I’m still unfamiliar with the texture memory and with my first texture memory usage some questions came to my mind:
1.:
It seems that cudaMemcpyToArray() is much much slower than a simple cudaMemcpy() without texture memory. If this is correct, can someone try to explain this behaviour?
2.:
I have 2 kernel functions which interact the following way
inputData -> kernel 1 -> intermediate result (resides on the device) -> kernel 2 -> final result (copied back)
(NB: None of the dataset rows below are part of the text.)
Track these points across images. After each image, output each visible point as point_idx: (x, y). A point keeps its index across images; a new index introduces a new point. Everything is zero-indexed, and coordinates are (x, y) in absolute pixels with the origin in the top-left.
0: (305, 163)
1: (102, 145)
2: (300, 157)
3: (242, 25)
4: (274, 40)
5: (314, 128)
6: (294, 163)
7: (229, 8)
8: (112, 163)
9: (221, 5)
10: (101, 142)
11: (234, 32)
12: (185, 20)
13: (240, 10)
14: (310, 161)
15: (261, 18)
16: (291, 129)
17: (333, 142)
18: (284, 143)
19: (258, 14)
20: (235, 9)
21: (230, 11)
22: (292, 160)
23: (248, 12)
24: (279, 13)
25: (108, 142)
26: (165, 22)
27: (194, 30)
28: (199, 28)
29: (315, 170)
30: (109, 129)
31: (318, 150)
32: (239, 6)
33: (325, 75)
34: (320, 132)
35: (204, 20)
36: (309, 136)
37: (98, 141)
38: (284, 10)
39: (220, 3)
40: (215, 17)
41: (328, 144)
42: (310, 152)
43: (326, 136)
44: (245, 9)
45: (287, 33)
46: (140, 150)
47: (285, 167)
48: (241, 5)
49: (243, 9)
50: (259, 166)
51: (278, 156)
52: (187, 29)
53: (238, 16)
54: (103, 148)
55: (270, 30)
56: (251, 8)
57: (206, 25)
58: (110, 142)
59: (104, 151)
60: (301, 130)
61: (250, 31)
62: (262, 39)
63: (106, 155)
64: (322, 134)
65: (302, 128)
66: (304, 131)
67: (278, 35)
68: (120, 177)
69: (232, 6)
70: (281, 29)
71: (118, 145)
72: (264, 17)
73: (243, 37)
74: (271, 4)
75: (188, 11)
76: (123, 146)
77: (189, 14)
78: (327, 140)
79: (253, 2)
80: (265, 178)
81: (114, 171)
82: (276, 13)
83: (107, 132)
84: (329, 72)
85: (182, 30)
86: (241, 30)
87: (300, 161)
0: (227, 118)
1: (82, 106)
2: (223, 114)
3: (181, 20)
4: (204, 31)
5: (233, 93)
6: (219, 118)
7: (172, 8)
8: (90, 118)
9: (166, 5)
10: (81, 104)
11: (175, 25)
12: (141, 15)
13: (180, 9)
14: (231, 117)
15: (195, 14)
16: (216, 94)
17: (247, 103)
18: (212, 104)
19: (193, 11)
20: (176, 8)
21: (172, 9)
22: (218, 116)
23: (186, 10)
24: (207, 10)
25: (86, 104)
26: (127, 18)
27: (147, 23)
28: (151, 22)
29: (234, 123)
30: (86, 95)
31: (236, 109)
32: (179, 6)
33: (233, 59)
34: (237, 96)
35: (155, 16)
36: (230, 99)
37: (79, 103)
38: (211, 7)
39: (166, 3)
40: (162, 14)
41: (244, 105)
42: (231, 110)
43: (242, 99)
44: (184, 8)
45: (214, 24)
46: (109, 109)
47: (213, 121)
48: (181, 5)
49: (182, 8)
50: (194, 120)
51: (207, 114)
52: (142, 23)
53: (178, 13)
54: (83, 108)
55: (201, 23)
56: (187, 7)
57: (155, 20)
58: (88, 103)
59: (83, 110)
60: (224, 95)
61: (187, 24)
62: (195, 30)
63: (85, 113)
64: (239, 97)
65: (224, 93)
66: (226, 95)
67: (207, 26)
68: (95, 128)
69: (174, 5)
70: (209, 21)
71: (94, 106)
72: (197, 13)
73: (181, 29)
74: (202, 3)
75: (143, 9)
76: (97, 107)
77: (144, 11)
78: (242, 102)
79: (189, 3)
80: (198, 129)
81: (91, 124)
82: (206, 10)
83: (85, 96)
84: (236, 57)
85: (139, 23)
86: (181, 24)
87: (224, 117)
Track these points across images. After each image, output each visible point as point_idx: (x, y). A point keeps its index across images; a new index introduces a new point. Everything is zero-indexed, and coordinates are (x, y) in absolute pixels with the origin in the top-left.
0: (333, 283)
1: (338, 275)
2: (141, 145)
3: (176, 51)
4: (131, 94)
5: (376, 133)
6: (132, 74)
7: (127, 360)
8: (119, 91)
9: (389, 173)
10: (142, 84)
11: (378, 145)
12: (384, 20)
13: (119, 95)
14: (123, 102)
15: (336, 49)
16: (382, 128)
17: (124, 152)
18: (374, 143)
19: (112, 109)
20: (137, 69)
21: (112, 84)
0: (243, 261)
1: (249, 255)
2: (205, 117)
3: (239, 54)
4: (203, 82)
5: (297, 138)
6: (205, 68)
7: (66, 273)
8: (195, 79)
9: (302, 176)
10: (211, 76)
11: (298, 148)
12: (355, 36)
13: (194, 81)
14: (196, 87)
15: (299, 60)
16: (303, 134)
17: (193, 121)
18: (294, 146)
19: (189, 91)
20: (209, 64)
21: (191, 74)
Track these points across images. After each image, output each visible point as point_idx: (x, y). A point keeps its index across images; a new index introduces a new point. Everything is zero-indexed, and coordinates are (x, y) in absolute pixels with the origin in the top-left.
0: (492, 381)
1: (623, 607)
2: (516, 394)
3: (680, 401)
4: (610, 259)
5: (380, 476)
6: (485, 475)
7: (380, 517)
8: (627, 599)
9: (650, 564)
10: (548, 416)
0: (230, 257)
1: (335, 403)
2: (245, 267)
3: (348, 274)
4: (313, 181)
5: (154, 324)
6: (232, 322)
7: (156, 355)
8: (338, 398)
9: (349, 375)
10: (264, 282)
Until now, inputData was stored in the global memory. Now it’s stored in the texture memory and kernel 1 speeded up a little bit. But surprisingly kernel 2 is now slower than before. The intermediate result is an extra array in the global memory, so I am not reusing the inputData array. Does someone have an idea why this change has an impact on kernel 2?
3.:
What is the difference between a CUDA array (1D) and linear memory bound to a texture reference?
I tested a little bit, and using CUDA arrays seems to be faster than using linear memory bound to texture. But the performance gain is ruined by cudaMemcpyToArray() (which I need to call many times).
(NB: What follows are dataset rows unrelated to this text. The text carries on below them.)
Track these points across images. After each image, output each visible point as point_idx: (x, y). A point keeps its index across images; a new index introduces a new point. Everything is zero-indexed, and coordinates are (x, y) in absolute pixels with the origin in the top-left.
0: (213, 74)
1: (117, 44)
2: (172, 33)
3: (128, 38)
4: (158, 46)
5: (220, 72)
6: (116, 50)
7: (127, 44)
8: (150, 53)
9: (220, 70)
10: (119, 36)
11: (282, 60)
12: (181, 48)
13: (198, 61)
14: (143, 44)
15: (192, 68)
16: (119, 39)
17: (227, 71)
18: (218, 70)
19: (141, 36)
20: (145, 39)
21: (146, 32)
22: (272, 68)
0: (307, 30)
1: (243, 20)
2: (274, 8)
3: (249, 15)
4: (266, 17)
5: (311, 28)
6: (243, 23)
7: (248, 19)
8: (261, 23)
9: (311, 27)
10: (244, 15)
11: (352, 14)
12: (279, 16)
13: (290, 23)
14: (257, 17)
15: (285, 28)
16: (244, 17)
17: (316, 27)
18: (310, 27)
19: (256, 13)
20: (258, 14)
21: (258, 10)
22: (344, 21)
This was true a while ago (CUDA 1.1 IIRC). It was reported as a bug and supposedly fixed. I haven’t checked recently, though. Memory in the cudaArray is stored in a special format, so presumably there is some translation that goes on when you do the memcpy.
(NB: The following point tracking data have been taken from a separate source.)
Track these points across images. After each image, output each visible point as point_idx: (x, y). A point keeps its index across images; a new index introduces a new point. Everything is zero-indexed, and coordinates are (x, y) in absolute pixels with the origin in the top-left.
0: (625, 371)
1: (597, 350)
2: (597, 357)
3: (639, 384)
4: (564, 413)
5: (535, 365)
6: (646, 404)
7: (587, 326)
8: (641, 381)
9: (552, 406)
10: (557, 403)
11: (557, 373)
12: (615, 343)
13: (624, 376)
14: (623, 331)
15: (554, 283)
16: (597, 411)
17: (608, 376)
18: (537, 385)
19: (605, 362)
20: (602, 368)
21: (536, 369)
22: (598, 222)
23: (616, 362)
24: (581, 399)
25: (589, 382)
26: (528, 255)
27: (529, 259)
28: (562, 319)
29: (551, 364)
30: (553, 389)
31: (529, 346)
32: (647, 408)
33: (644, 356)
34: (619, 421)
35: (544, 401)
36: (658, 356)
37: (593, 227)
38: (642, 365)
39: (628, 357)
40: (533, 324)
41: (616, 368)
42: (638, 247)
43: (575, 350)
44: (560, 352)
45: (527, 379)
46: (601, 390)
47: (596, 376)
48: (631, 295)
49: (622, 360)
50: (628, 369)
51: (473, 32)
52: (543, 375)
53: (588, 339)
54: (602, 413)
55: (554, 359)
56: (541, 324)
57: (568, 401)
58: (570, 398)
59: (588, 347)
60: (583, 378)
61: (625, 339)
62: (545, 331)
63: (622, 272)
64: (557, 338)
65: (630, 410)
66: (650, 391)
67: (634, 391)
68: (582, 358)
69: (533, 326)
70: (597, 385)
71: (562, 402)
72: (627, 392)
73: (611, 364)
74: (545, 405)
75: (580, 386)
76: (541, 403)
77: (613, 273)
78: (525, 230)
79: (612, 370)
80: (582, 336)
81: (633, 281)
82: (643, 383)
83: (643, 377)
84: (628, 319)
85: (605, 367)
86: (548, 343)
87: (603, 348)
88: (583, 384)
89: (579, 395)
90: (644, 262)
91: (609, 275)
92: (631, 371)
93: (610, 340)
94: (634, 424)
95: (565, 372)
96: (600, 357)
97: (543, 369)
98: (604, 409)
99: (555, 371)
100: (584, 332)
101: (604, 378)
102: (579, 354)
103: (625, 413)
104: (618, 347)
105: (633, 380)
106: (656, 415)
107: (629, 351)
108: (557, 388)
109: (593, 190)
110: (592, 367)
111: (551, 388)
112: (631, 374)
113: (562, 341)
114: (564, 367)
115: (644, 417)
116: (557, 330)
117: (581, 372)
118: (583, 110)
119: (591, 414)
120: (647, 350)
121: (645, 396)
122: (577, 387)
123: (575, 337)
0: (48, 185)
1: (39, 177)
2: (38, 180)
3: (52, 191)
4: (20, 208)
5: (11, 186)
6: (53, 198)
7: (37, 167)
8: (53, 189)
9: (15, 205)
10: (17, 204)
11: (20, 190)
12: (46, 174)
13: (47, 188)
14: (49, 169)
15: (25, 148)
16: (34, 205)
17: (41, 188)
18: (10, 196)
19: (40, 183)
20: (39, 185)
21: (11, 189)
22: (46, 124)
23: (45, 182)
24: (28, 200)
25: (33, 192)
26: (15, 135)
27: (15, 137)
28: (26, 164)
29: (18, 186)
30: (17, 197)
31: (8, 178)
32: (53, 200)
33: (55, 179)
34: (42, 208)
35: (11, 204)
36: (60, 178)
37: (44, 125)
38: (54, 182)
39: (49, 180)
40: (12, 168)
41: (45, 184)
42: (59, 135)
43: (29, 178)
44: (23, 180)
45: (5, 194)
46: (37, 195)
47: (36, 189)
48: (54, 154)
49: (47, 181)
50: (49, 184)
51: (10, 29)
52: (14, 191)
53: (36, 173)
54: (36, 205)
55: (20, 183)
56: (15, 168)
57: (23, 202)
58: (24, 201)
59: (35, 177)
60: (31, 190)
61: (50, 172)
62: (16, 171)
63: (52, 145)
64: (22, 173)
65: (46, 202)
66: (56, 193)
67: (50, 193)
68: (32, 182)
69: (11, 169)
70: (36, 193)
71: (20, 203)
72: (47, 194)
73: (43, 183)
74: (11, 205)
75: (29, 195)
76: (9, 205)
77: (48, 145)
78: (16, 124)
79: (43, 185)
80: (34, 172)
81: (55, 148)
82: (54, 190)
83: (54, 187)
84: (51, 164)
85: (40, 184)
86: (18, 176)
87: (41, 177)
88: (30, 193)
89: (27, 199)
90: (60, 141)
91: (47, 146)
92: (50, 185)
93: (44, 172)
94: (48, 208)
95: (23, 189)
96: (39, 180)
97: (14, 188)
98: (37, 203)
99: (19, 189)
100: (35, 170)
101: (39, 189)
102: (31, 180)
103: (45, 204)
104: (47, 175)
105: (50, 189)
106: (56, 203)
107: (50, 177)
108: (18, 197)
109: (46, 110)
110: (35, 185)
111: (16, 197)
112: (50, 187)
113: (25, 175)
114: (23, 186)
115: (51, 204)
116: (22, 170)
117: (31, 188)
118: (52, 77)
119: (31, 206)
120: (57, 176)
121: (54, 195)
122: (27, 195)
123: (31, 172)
Are you calling cudaThreadSyncrhonize() before every wall-clock timing measurement?
Functionally, if you want to use the coordinate wrapping or linear interpolation features: you must use a CUDA array. That is the only advantage that CUDA arrays offer. So if you aren’t using them, stick with global memory bound to a texture.
Today I had some time for testing. It seems that the performance difference between cudaMemcpyToArray() and cudaMemcpy() are not as big as I thought. But the transferred size seems to be significant for the copies:
Transferring more than 10 000 Bytes: cudaMemcpyToArray() is faster than cudaMemcpy().
Transferring less than 10 000 Bytes: cudaMemcpyToArray() is slower than cudaMemcpy().
But as I mentioned, the difference is not so big: I measured max. 1-3 %. The fetching-time (CUDA Array <-> linear memory) was nearly the same…